● WHAT THIS TASK INVOLVES: Every line in the data below has to be repeated exactly; no picture belongs in the result.

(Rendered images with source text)
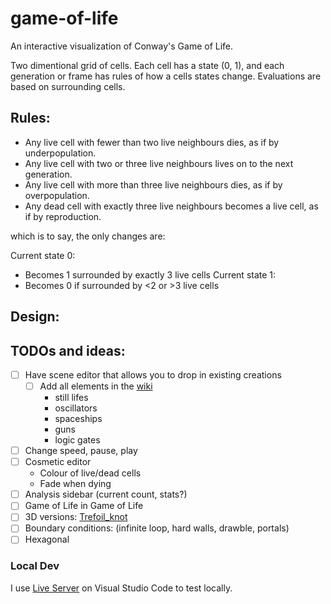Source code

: # game-of-life
An interactive visualization of Conway's Game of Life. 

Two dimentional grid of cells. Each cell has a state (0, 1), and each generation or frame has rules of how a cells states change. Evaluations are based on surrounding cells.

## Rules:
* Any live cell with fewer than two live neighbours dies, as if by underpopulation.
* Any live cell with two or three live neighbours lives on to the next generation.
* Any live cell with more than three live neighbours dies, as if by overpopulation.
* Any dead cell with exactly three live neighbours becomes a live cell, as if by reproduction.

which is to say, the only changes are:

Current state 0:
* Becomes 1 surrounded by exactly 3 live cells
Current state 1:
* Becomes 0 if surrounded by <2 or >3 live cells

## Design:

## TODOs and ideas:
- [ ] Have scene editor that allows you to drop in existing creations
  - [ ] Add all elements in the [wiki](https://en.wikipedia.org/wiki/Conway%27s_Game_of_Life)
    * still lifes
    * oscillators
    * spaceships
    * guns
    * logic gates
- [ ] Change speed, pause, play
- [ ] Cosmetic editor
  * Colour of live/dead cells
  * Fade when dying
- [ ] Analysis sidebar (current count, stats?)
- [ ] Game of Life in Game of Life
- [ ] 3D versions: [Trefoil_knot](https://en.wikipedia.org/wiki/)
- [ ] Boundary conditions: (infinite loop, hard walls, drawble, portals)
- [ ] Hexagonal

### Local Dev
I use [Live Server](https://github.com/ritwickdey/vscode-live-server) on Visual Studio Code to test locally.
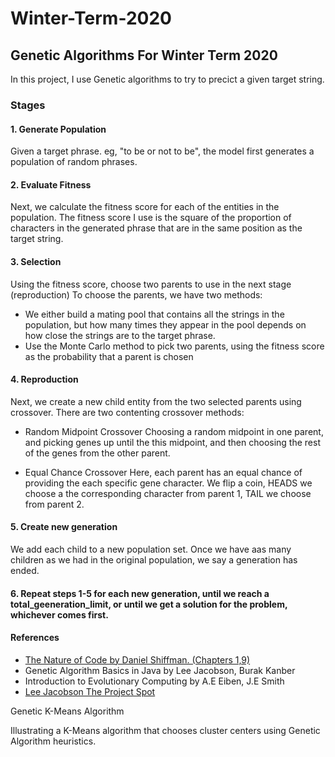 
# Winter-Term-2020
## Genetic Algorithms For Winter Term 2020

In this project, I use Genetic algorithms to try to precict a given target string.

### Stages

  #### 1. Generate Population
Given a target phrase. eg, "to be or not to be", the model first generates a population of random phrases.

  #### 2. Evaluate Fitness
Next, we calculate the fitness score for each of the entities in the population. 
The fitness score I use is the square of the proportion of characters in the generated phrase that are in the same position as the target string.

  #### 3. Selection
Using the fitness score, choose two parents to use in the next stage (reproduction)
To choose the parents, we have two methods:
  - We either build a mating pool that contains all the strings in the population, but how many times they appear in the pool depends on how close the strings are to the target phrase.
  - Use the Monte Carlo method to pick two parents, using the fitness score as the probability that a parent is chosen
  
  #### 4. Reproduction
 Next, we create a new child entity from the two selected parents using crossover.
 There are two contenting crossover methods:
  - Random Midpoint Crossover
  Choosing a random midpoint in one parent, and picking genes up until the this midpoint, and then choosing the rest of the genes from the other parent.
  
  - Equal Chance Crossover
  Here, each parent has an equal chance of providing the each specific gene character. We flip a coin, HEADS we choose a the corresponding character from parent 1, TAIL we choose from parent 2.
 
  #### 5. Create new generation
  We add each child to a new population set. Once we have aas many children as we had in the original population, we say a generation has ended.
  
  #### 6. Repeat steps 1-5 for each new generation, until we reach a total_geeneration_limit, or until we get a solution for the problem, whichever comes first.


#### References
 - [The Nature of Code by Daniel Shiffman. (Chapters 1,9)](https://natureofcode.com/book/)
 - Genetic Algorithm Basics in Java by Lee Jacobson, Burak Kanber
 - Introduction to Evolutionary Computing by A.E Eiben, J.E Smith
 - [Lee Jacobson The Project Spot](http://www.theprojectspot.com/tutorial-post/applying-a-genetic-algorithm-to-the-travelling-salesman-problem/5)

Genetic K-Means Algorithm

Illustrating a K-Means algorithm that chooses cluster centers using Genetic Algorithm heuristics.

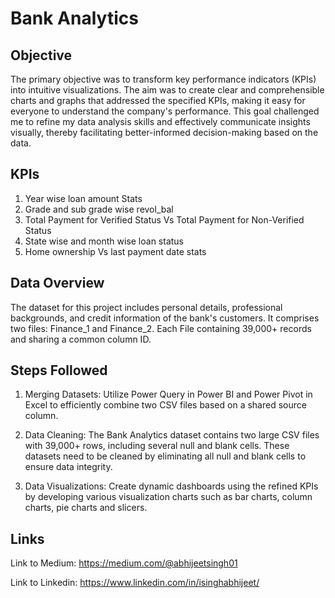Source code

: # Bank Analytics

## Objective
 The primary objective was to transform key performance indicators (KPIs) into intuitive visualizations. The aim was to create clear and comprehensible charts and graphs that addressed the specified KPIs, making it easy for everyone to understand the company's performance. This goal challenged me to refine my data analysis skills and effectively communicate insights visually, thereby facilitating better-informed decision-making based on the data.


## KPIs

 1.	Year wise loan amount Stats
 2.	Grade and sub grade wise revol_bal
 3.	Total Payment for Verified Status Vs Total Payment for Non-Verified Status
 4.	State wise and month wise loan status
 5.	Home ownership Vs last payment date stats


## Data Overview

 The dataset for this project includes personal details, professional backgrounds, and credit information of the bank's customers. It comprises two files: Finance_1 and Finance_2. Each File containing 39,000+ records and sharing a common column ID.
 
 
## Steps Followed
 
 1. Merging Datasets: Utilize Power Query in Power BI and Power Pivot in Excel to efficiently combine two CSV files based on a shared source column.

 2. Data Cleaning: The Bank Analytics dataset contains two large CSV files with 39,000+ rows, including several null and blank cells. These datasets need to be cleaned by eliminating all null and blank cells to ensure data integrity.

 3. Data Visualizations: Create dynamic dashboards using the refined KPIs by developing various visualization charts such as bar charts, column charts, pie charts and slicers.
 

## Links

 Link to Medium: https://medium.com/@abhijeetsingh01
   
 Link to Linkedin: https://www.linkedin.com/in/isinghabhijeet/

● ANSWER BOX:
Source code

: # game-of-life
An interactive visualization of Conway's Game of Life. 

Two dimentional grid of cells. Each cell has a state (0, 1), and each generation or frame has rules of how a cells states change. Evaluations are based on surrounding cells.

## Rules:
* Any live cell with fewer than two live neighbours dies, as if by underpopulation.
* Any live cell with two or three live neighbours lives on to the next generation.
* Any live cell with more than three live neighbours dies, as if by overpopulation.
* Any dead cell with exactly three live neighbours becomes a live cell, as if by reproduction.

which is to say, the only changes are:

Current state 0:
* Becomes 1 surrounded by exactly 3 live cells
Current state 1:
* Becomes 0 if surrounded by <2 or >3 live cells

## Design:

## TODOs and ideas:
- [ ] Have scene editor that allows you to drop in existing creations
  - [ ] Add all elements in the [wiki](https://en.wikipedia.org/wiki/Conway%27s_Game_of_Life)
    * still lifes
    * oscillators
    * spaceships
    * guns
    * logic gates
- [ ] Change speed, pause, play
- [ ] Cosmetic editor
  * Colour of live/dead cells
  * Fade when dying
- [ ] Analysis sidebar (current count, stats?)
- [ ] Game of Life in Game of Life
- [ ] 3D versions: [Trefoil_knot](https://en.wikipedia.org/wiki/)
- [ ] Boundary conditions: (infinite loop, hard walls, drawble, portals)
- [ ] Hexagonal

### Local Dev
I use [Live Server](https://github.com/ritwickdey/vscode-live-server) on Visual Studio Code to test locally.
# Winter-Term-2020
## Genetic Algorithms For Winter Term 2020

In this project, I use Genetic algorithms to try to precict a given target string.

### Stages

  #### 1. Generate Population
Given a target phrase. eg, "to be or not to be", the model first generates a population of random phrases.

  #### 2. Evaluate Fitness
Next, we calculate the fitness score for each of the entities in the population. 
The fitness score I use is the square of the proportion of characters in the generated phrase that are in the same position as the target string.

  #### 3. Selection
Using the fitness score, choose two parents to use in the next stage (reproduction)
To choose the parents, we have two methods:
  - We either build a mating pool that contains all the strings in the population, but how many times they appear in the pool depends on how close the strings are to the target phrase.
  - Use the Monte Carlo method to pick two parents, using the fitness score as the probability that a parent is chosen
  
  #### 4. Reproduction
 Next, we create a new child entity from the two selected parents using crossover.
 There are two contenting crossover methods:
  - Random Midpoint Crossover
  Choosing a random midpoint in one parent, and picking genes up until the this midpoint, and then choosing the rest of the genes from the other parent.
  
  - Equal Chance Crossover
  Here, each parent has an equal chance of providing the each specific gene character. We flip a coin, HEADS we choose a the corresponding character from parent 1, TAIL we choose from parent 2.
 
  #### 5. Create new generation
  We add each child to a new population set. Once we have aas many children as we had in the original population, we say a generation has ended.
  
  #### 6. Repeat steps 1-5 for each new generation, until we reach a total_geeneration_limit, or until we get a solution for the problem, whichever comes first.


#### References
 - [The Nature of Code by Daniel Shiffman. (Chapters 1,9)](https://natureofcode.com/book/)
 - Genetic Algorithm Basics in Java by Lee Jacobson, Burak Kanber
 - Introduction to Evolutionary Computing by A.E Eiben, J.E Smith
 - [Lee Jacobson The Project Spot](http://www.theprojectspot.com/tutorial-post/applying-a-genetic-algorithm-to-the-travelling-salesman-problem/5)

Genetic K-Means Algorithm

Illustrating a K-Means algorithm that chooses cluster centers using Genetic Algorithm heuristics.

Source code

: # Bank Analytics

## Objective
 The primary objective was to transform key performance indicators (KPIs) into intuitive visualizations. The aim was to create clear and comprehensible charts and graphs that addressed the specified KPIs, making it easy for everyone to understand the company's performance. This goal challenged me to refine my data analysis skills and effectively communicate insights visually, thereby facilitating better-informed decision-making based on the data.


## KPIs

 1.	Year wise loan amount Stats
 2.	Grade and sub grade wise revol_bal
 3.	Total Payment for Verified Status Vs Total Payment for Non-Verified Status
 4.	State wise and month wise loan status
 5.	Home ownership Vs last payment date stats


## Data Overview

 The dataset for this project includes personal details, professional backgrounds, and credit information of the bank's customers. It comprises two files: Finance_1 and Finance_2. Each File containing 39,000+ records and sharing a common column ID.
 
 
## Steps Followed
 
 1. Merging Datasets: Utilize Power Query in Power BI and Power Pivot in Excel to efficiently combine two CSV files based on a shared source column.

 2. Data Cleaning: The Bank Analytics dataset contains two large CSV files with 39,000+ rows, including several null and blank cells. These datasets need to be cleaned by eliminating all null and blank cells to ensure data integrity.

 3. Data Visualizations: Create dynamic dashboards using the refined KPIs by developing various visualization charts such as bar charts, column charts, pie charts and slicers.
 

## Links

 Link to Medium: https://medium.com/@abhijeetsingh01
   
 Link to Linkedin: https://www.linkedin.com/in/isinghabhijeet/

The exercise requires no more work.